Tag Archives: Visual Rhetoric

Malcolm Gladwell— Setting the stage for the unheard story of David and Goliath

My analysis of this TED talk given by Malcom Gladwell begins at 0:45 and ends around 1:05. To summarize, he explains the long told story of David and Goliath in detail. He explains the lore in great detail for the first half of the video and then goes into other extraneous facts such as how the traditions of war had often resulted in one on one combat and how a certain type of soldier in the armies only had one job of being a “slinger” to volley a barrage of rocks at the attacking enemy. He then goes into the possible weaknesses of the giant; he describes the giant as being slow to react with poor vision, possibly diagnosed with “giantism” or with acromegaly.

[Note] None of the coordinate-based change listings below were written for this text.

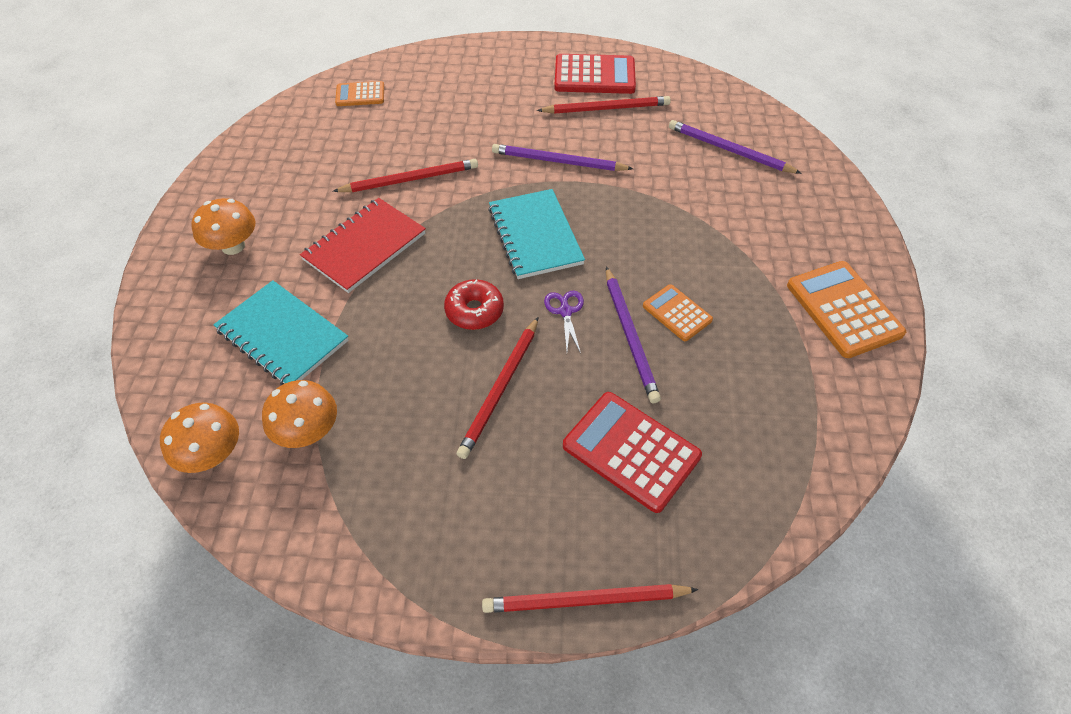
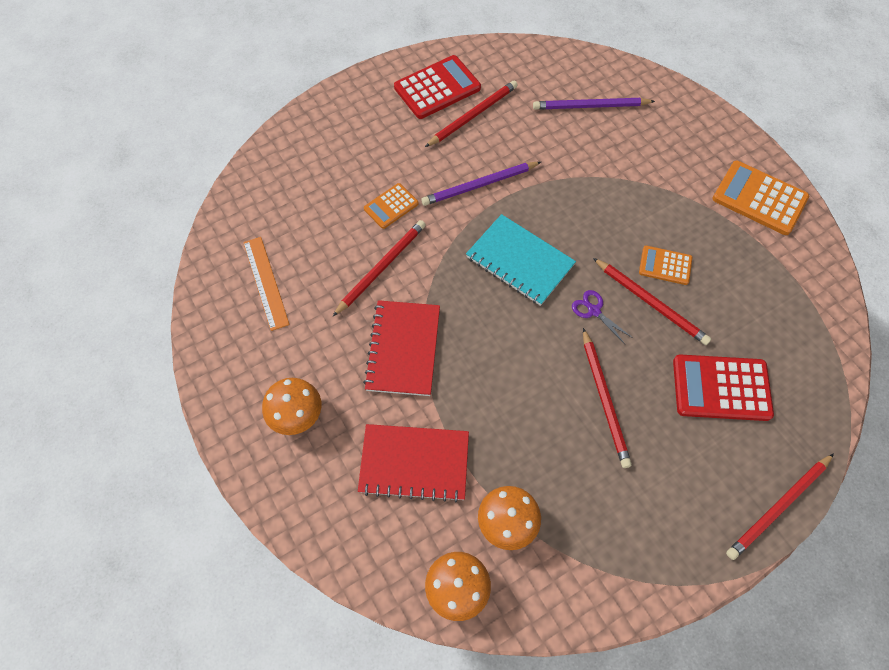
camera: 35 degrees left, 10 degrees up
(282, 336) = (414, 463): turquoise notebook -> red notebook
(310, 144) = (265, 282): none -> orange ruler
(360, 94) = (261, 210): orange calculator -> orange calculator (391, 206)
(474, 311) = (533, 350): red donut -> none
(630, 336) = (651, 303): purple pencil -> red pencil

The main argument that he presents is that giants may seem very intimidating, but they may not be as strong as they seem.

To set the stage for this commonly known story, Gladwell goes into the lesser known facts of the story. In this particular segment of the video, he explains the geography of the area to help the audience visualize the scene in which history took place. He goes into great detail about the features of the land and uses strong imagery to depict a visualization that everybody can imagine in their heads. By using hand motions, a mental map of the area is pictured by the audience since he corresponds the ancient cities/areas with places in which he directs his hand. This hand motion is perhaps the most important part of the effect of imagery; the other example of him outlining the shape of a mountain range as he is talking about the valleys, mountains and plains of Israel really gives the audience a vivid impression on what he has pictured in his own mind. Gladwell uses a neutral tone in his voice to set a clear stage before the story begins and does not move his body around too much as to distract the audience from the strong image that he is projecting into their minds. Everything he is doing in this part of his speech is a key part of storytelling, and in this case it was to set the stage for the unheard story of David and Goliath so well that his argument connects with the audience just that much more.